Integrating heterogeneous systems and unifying data sources is a mandatory step in the operational intelligence journey. Another obvious barrier is the shortage of specialized labor. AI, machine learning, and automation solutions require professionals with advanced technical skills – from data scientists capable of creating predictive models to network engineers skilled in programming complex automations. According to market estimates, at least 73% of companies in Brazil do not have dedicated AI project teams, and about 30% directly attribute this absence to the lack of available specialists in the market.
Another aspect that makes its implementation quite complex is the heterogeneity of corporate environments, which can include multiple clouds (public, private, hybrid), a proliferation of Internet of Things (IoT) devices, distributed applications, and users connecting from various locations and networks (especially with remote and hybrid work).
Integrating IO platforms into this fragmented environment requires not only investment in compatible tools but also careful architectural planning to connect diverse data sources and ensure that analyses reflect the complete reality of the network.
Resilience and evolution driven by operational intelligence
In light of all this, it is clear that operational intelligence is not just another technological trend; it has become an essential pillar for the resilience and evolution of corporate networks.
In a business environment where service interruptions can cause millions in losses, and where agility and customer experience are competitive differentiators, the ability to monitor, learn, and react in real time emerges as a strategically significant factor. By adopting real-time analytics, automation, and AI in a coordinated manner, companies can elevate their network operations to a new level of intelligence and resilience.

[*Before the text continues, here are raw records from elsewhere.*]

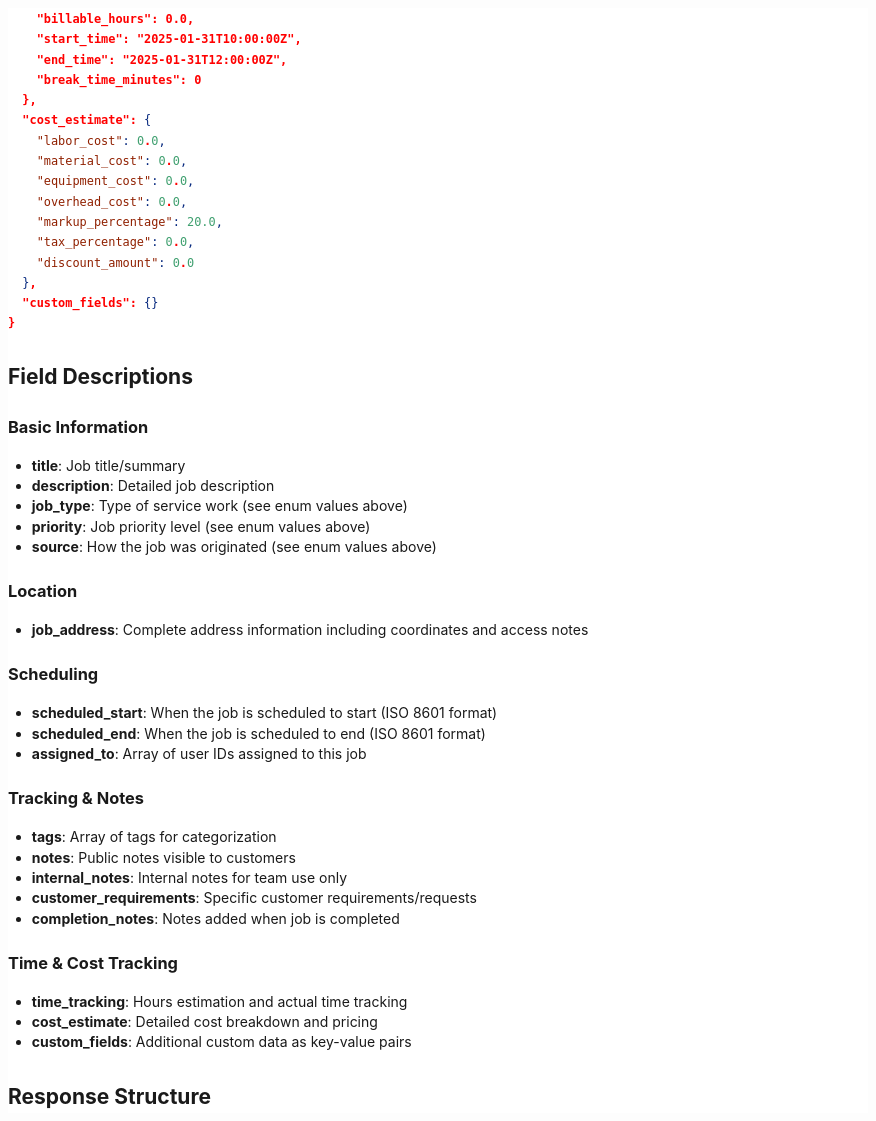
 ```json
    "billable_hours": 0.0,
    "start_time": "2025-01-31T10:00:00Z",
    "end_time": "2025-01-31T12:00:00Z",
    "break_time_minutes": 0
  },
  "cost_estimate": {
    "labor_cost": 0.0,
    "material_cost": 0.0,
    "equipment_cost": 0.0,
    "overhead_cost": 0.0,
    "markup_percentage": 20.0,
    "tax_percentage": 0.0,
    "discount_amount": 0.0
  },
  "custom_fields": {}
}
```

## Field Descriptions

### Basic Information
- **title**: Job title/summary
- **description**: Detailed job description  
- **job_type**: Type of service work (see enum values above)
- **priority**: Job priority level (see enum values above)
- **source**: How the job was originated (see enum values above)

### Location
- **job_address**: Complete address information including coordinates and access notes

### Scheduling
- **scheduled_start**: When the job is scheduled to start (ISO 8601 format)
- **scheduled_end**: When the job is scheduled to end (ISO 8601 format)
- **assigned_to**: Array of user IDs assigned to this job

### Tracking & Notes
- **tags**: Array of tags for categorization
- **notes**: Public notes visible to customers
- **internal_notes**: Internal notes for team use only
- **customer_requirements**: Specific customer requirements/requests
- **completion_notes**: Notes added when job is completed

### Time & Cost Tracking
- **time_tracking**: Hours estimation and actual time tracking
- **cost_estimate**: Detailed cost breakdown and pricing
- **custom_fields**: Additional custom data as key-value pairs

## Response Structure
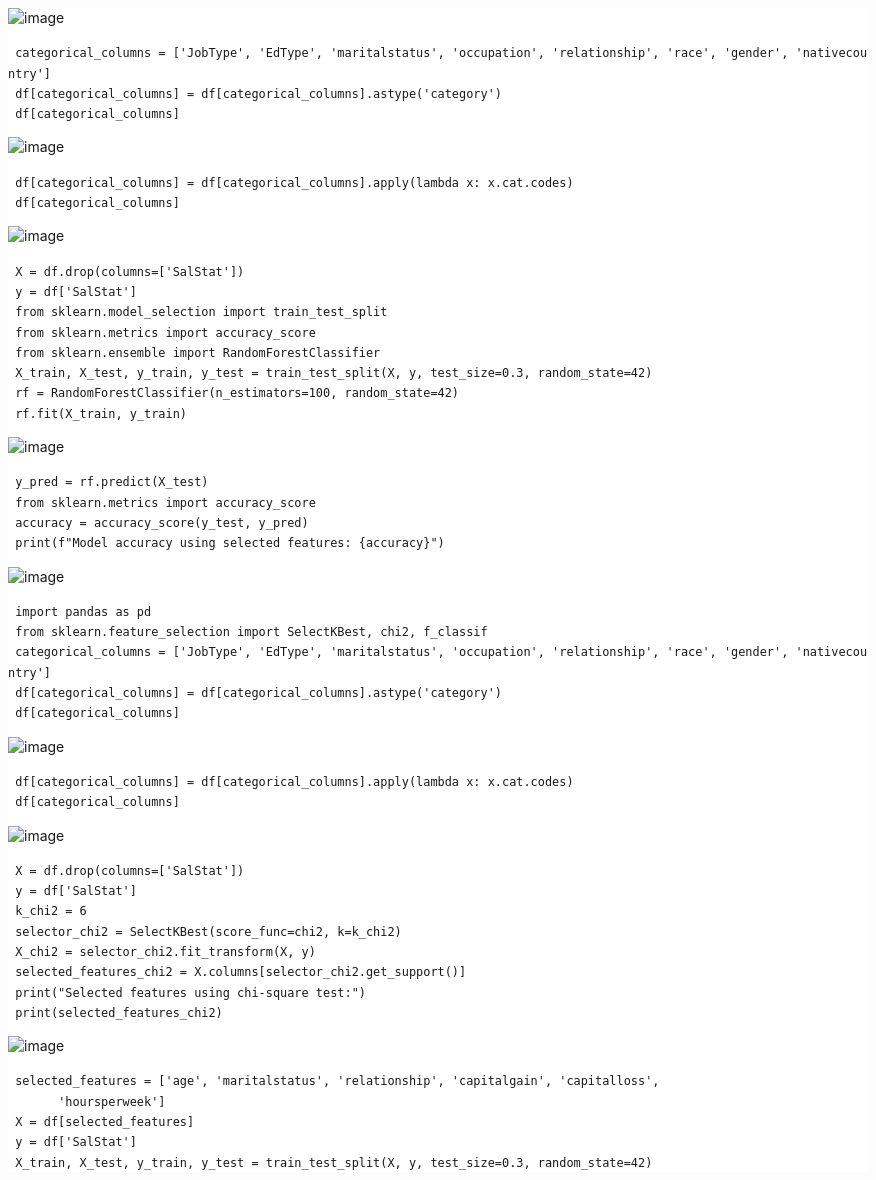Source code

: ![image](https://github.com/user-attachments/assets/31b9e792-04cb-4554-b422-d3e7d8c8e7e7)
```
 categorical_columns = ['JobType', 'EdType', 'maritalstatus', 'occupation', 'relationship', 'race', 'gender', 'nativecountry']
 df[categorical_columns] = df[categorical_columns].astype('category')
 df[categorical_columns]
```
![image](https://github.com/user-attachments/assets/edaaaf0f-8a9d-44ba-b624-71bcc248baa6)
```
 df[categorical_columns] = df[categorical_columns].apply(lambda x: x.cat.codes)
 df[categorical_columns]
```
![image](https://github.com/user-attachments/assets/ef6a9152-7094-4350-9670-3eea7921c7b3)
```
 X = df.drop(columns=['SalStat'])
 y = df['SalStat']
 from sklearn.model_selection import train_test_split
 from sklearn.metrics import accuracy_score
 from sklearn.ensemble import RandomForestClassifier
 X_train, X_test, y_train, y_test = train_test_split(X, y, test_size=0.3, random_state=42)
 rf = RandomForestClassifier(n_estimators=100, random_state=42)
 rf.fit(X_train, y_train)
```
![image](https://github.com/user-attachments/assets/2754d89a-285c-4b30-9d02-c10fc0640c8c)
```
 y_pred = rf.predict(X_test)
 from sklearn.metrics import accuracy_score
 accuracy = accuracy_score(y_test, y_pred)
 print(f"Model accuracy using selected features: {accuracy}")
```
![image](https://github.com/user-attachments/assets/ca2e2421-65db-42ed-a087-15bf158c2621)
```
 import pandas as pd
 from sklearn.feature_selection import SelectKBest, chi2, f_classif
 categorical_columns = ['JobType', 'EdType', 'maritalstatus', 'occupation', 'relationship', 'race', 'gender', 'nativecountry']
 df[categorical_columns] = df[categorical_columns].astype('category')
 df[categorical_columns]
```
![image](https://github.com/user-attachments/assets/ff026ab1-4c7b-4f17-9e67-2e5a48540e5f)
```
 df[categorical_columns] = df[categorical_columns].apply(lambda x: x.cat.codes)
 df[categorical_columns]
```
![image](https://github.com/user-attachments/assets/96e17893-381c-4fa6-984c-e7eaa526601f)
```
 X = df.drop(columns=['SalStat'])
 y = df['SalStat']
 k_chi2 = 6
 selector_chi2 = SelectKBest(score_func=chi2, k=k_chi2)
 X_chi2 = selector_chi2.fit_transform(X, y)
 selected_features_chi2 = X.columns[selector_chi2.get_support()]
 print("Selected features using chi-square test:")
 print(selected_features_chi2)
```
![image](https://github.com/user-attachments/assets/064d58d0-0c2f-43bf-a5c2-f4a58b1367c9)
```
 selected_features = ['age', 'maritalstatus', 'relationship', 'capitalgain', 'capitalloss',
       'hoursperweek']
 X = df[selected_features]
 y = df['SalStat']
 X_train, X_test, y_train, y_test = train_test_split(X, y, test_size=0.3, random_state=42)
```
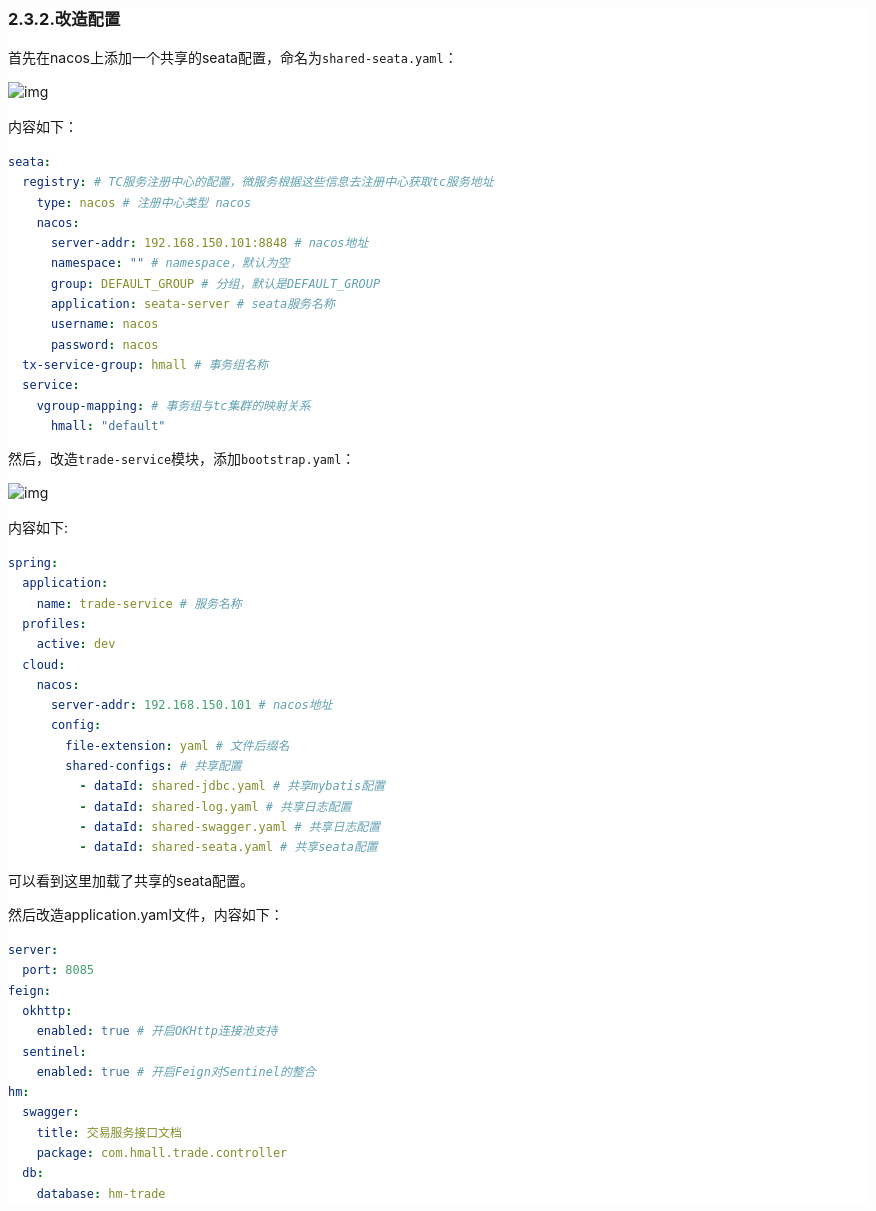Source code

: ### 2.3.2.改造配置

首先在nacos上添加一个共享的seata配置，命名为`shared-seata.yaml`：

![img](README.assets/asynccode)

内容如下：

```YAML
seata:
  registry: # TC服务注册中心的配置，微服务根据这些信息去注册中心获取tc服务地址
    type: nacos # 注册中心类型 nacos
    nacos:
      server-addr: 192.168.150.101:8848 # nacos地址
      namespace: "" # namespace，默认为空
      group: DEFAULT_GROUP # 分组，默认是DEFAULT_GROUP
      application: seata-server # seata服务名称
      username: nacos
      password: nacos
  tx-service-group: hmall # 事务组名称
  service:
    vgroup-mapping: # 事务组与tc集群的映射关系
      hmall: "default"
```

然后，改造`trade-service`模块，添加`bootstrap.yaml`：

![img](README.assets/asynccode)

内容如下:

```YAML
spring:
  application:
    name: trade-service # 服务名称
  profiles:
    active: dev
  cloud:
    nacos:
      server-addr: 192.168.150.101 # nacos地址
      config:
        file-extension: yaml # 文件后缀名
        shared-configs: # 共享配置
          - dataId: shared-jdbc.yaml # 共享mybatis配置
          - dataId: shared-log.yaml # 共享日志配置
          - dataId: shared-swagger.yaml # 共享日志配置
          - dataId: shared-seata.yaml # 共享seata配置
```

可以看到这里加载了共享的seata配置。

然后改造application.yaml文件，内容如下：

```YAML
server:
  port: 8085
feign:
  okhttp:
    enabled: true # 开启OKHttp连接池支持
  sentinel:
    enabled: true # 开启Feign对Sentinel的整合
hm:
  swagger:
    title: 交易服务接口文档
    package: com.hmall.trade.controller
  db:
    database: hm-trade
```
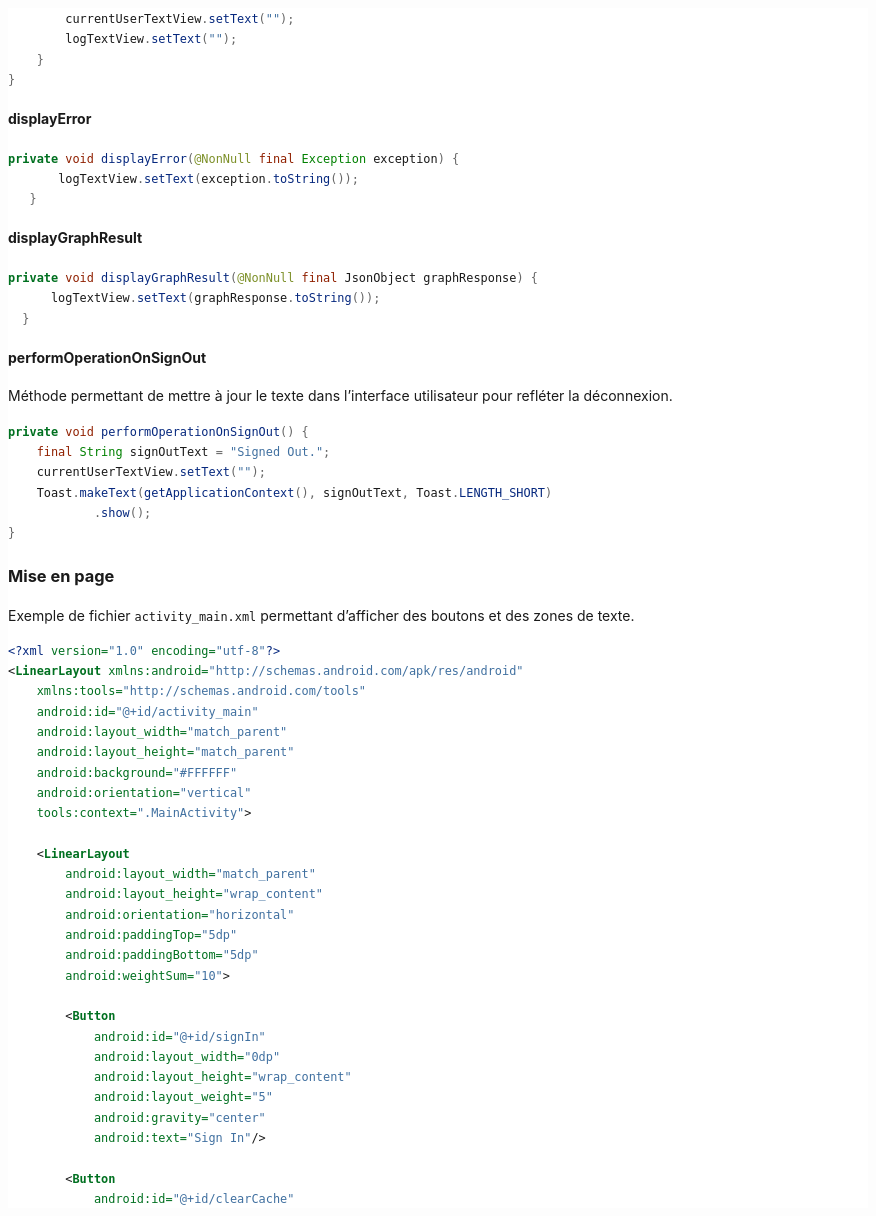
 ```java
        currentUserTextView.setText("");
        logTextView.setText("");
    }
}
```
#### <a name="displayerror"></a>displayError
```java
private void displayError(@NonNull final Exception exception) {
       logTextView.setText(exception.toString());
   }
```

#### <a name="displaygraphresult"></a>displayGraphResult

```java
private void displayGraphResult(@NonNull final JsonObject graphResponse) {
      logTextView.setText(graphResponse.toString());
  }
```
#### <a name="performoperationonsignout"></a>performOperationOnSignOut
Méthode permettant de mettre à jour le texte dans l’interface utilisateur pour refléter la déconnexion.

```java
private void performOperationOnSignOut() {
    final String signOutText = "Signed Out.";
    currentUserTextView.setText("");
    Toast.makeText(getApplicationContext(), signOutText, Toast.LENGTH_SHORT)
            .show();
}
```
### <a name="layout"></a>Mise en page

Exemple de fichier `activity_main.xml` permettant d’afficher des boutons et des zones de texte.

```xml
<?xml version="1.0" encoding="utf-8"?>
<LinearLayout xmlns:android="http://schemas.android.com/apk/res/android"
    xmlns:tools="http://schemas.android.com/tools"
    android:id="@+id/activity_main"
    android:layout_width="match_parent"
    android:layout_height="match_parent"
    android:background="#FFFFFF"
    android:orientation="vertical"
    tools:context=".MainActivity">

    <LinearLayout
        android:layout_width="match_parent"
        android:layout_height="wrap_content"
        android:orientation="horizontal"
        android:paddingTop="5dp"
        android:paddingBottom="5dp"
        android:weightSum="10">

        <Button
            android:id="@+id/signIn"
            android:layout_width="0dp"
            android:layout_height="wrap_content"
            android:layout_weight="5"
            android:gravity="center"
            android:text="Sign In"/>

        <Button
            android:id="@+id/clearCache"
```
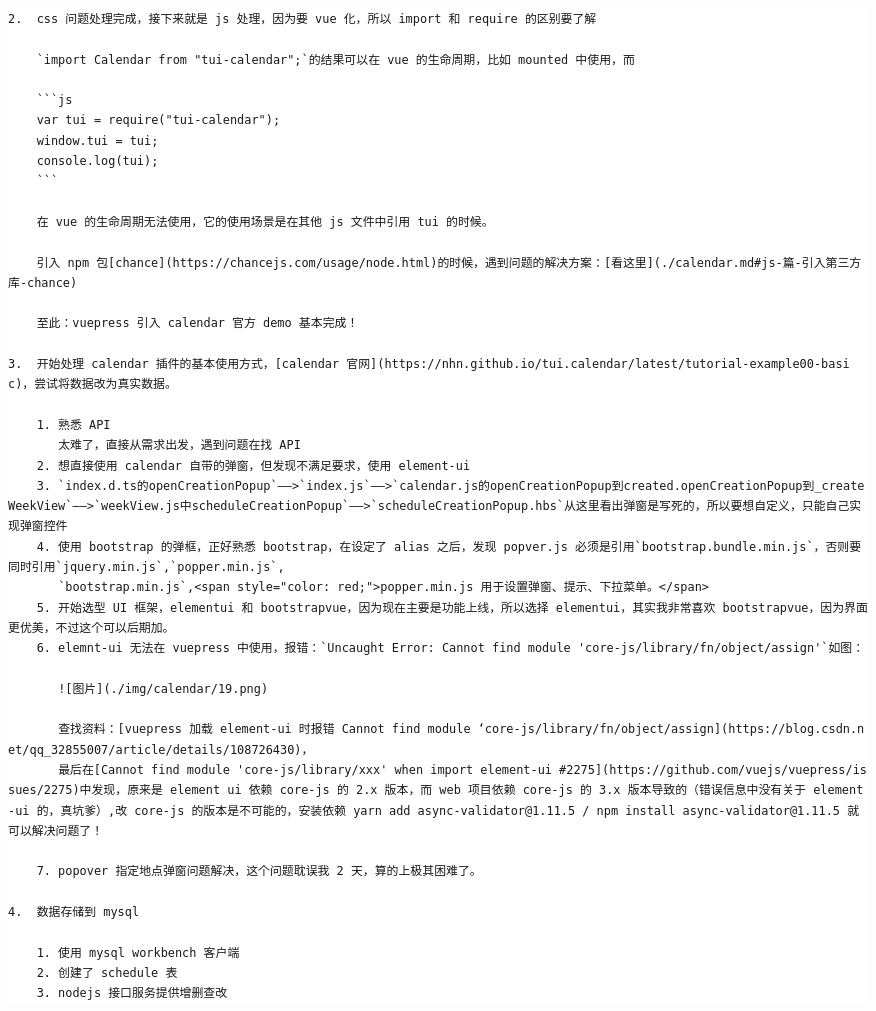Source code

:     2.  css 问题处理完成，接下来就是 js 处理，因为要 vue 化，所以 import 和 require 的区别要了解

        `import Calendar from "tui-calendar";`的结果可以在 vue 的生命周期，比如 mounted 中使用，而

        ```js
        var tui = require("tui-calendar");
        window.tui = tui;
        console.log(tui);
        ```

        在 vue 的生命周期无法使用，它的使用场景是在其他 js 文件中引用 tui 的时候。

        引入 npm 包[chance](https://chancejs.com/usage/node.html)的时候，遇到问题的解决方案：[看这里](./calendar.md#js-篇-引入第三方库-chance)

        至此：vuepress 引入 calendar 官方 demo 基本完成！

    3.  开始处理 calendar 插件的基本使用方式，[calendar 官网](https://nhn.github.io/tui.calendar/latest/tutorial-example00-basic)，尝试将数据改为真实数据。

        1. 熟悉 API
           太难了，直接从需求出发，遇到问题在找 API
        2. 想直接使用 calendar 自带的弹窗，但发现不满足要求，使用 element-ui
        3. `index.d.ts的openCreationPopup`——>`index.js`——>`calendar.js的openCreationPopup到created.openCreationPopup到_createWeekView`——>`weekView.js中scheduleCreationPopup`——>`scheduleCreationPopup.hbs`从这里看出弹窗是写死的，所以要想自定义，只能自己实现弹窗控件
        4. 使用 bootstrap 的弹框，正好熟悉 bootstrap，在设定了 alias 之后，发现 popver.js 必须是引用`bootstrap.bundle.min.js`，否则要同时引用`jquery.min.js`,`popper.min.js`,
           `bootstrap.min.js`,<span style="color: red;">popper.min.js 用于设置弹窗、提示、下拉菜单。</span>
        5. 开始选型 UI 框架，elementui 和 bootstrapvue，因为现在主要是功能上线，所以选择 elementui，其实我非常喜欢 bootstrapvue，因为界面更优美，不过这个可以后期加。
        6. elemnt-ui 无法在 vuepress 中使用，报错：`Uncaught Error: Cannot find module 'core-js/library/fn/object/assign'`如图：

           ![图片](./img/calendar/19.png)

           查找资料：[vuepress 加载 element-ui 时报错 Cannot find module ‘core-js/library/fn/object/assign](https://blog.csdn.net/qq_32855007/article/details/108726430)，
           最后在[Cannot find module 'core-js/library/xxx' when import element-ui #2275](https://github.com/vuejs/vuepress/issues/2275)中发现，原来是 element ui 依赖 core-js 的 2.x 版本，而 web 项目依赖 core-js 的 3.x 版本导致的（错误信息中没有关于 element-ui 的，真坑爹）,改 core-js 的版本是不可能的，安装依赖 yarn add async-validator@1.11.5 / npm install async-validator@1.11.5 就可以解决问题了！

        7. popover 指定地点弹窗问题解决，这个问题耽误我 2 天，算的上极其困难了。

    4.  数据存储到 mysql

        1. 使用 mysql workbench 客户端
        2. 创建了 schedule 表
        3. nodejs 接口服务提供增删查改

This is an investment that reinforces the organization's continuous adaptability: in the face of new market demands, advances like 5G, or unexpected events, the intelligent network can evolve and recover quickly, supporting innovation rather than hindering it. Ultimately, dealing with the era of operational intelligence in networks is not just a matter of technical efficiency, but of ensuring that the company's digital infrastructure is capable of learning, strengthening itself, and guiding the business towards the future with robustness and agility.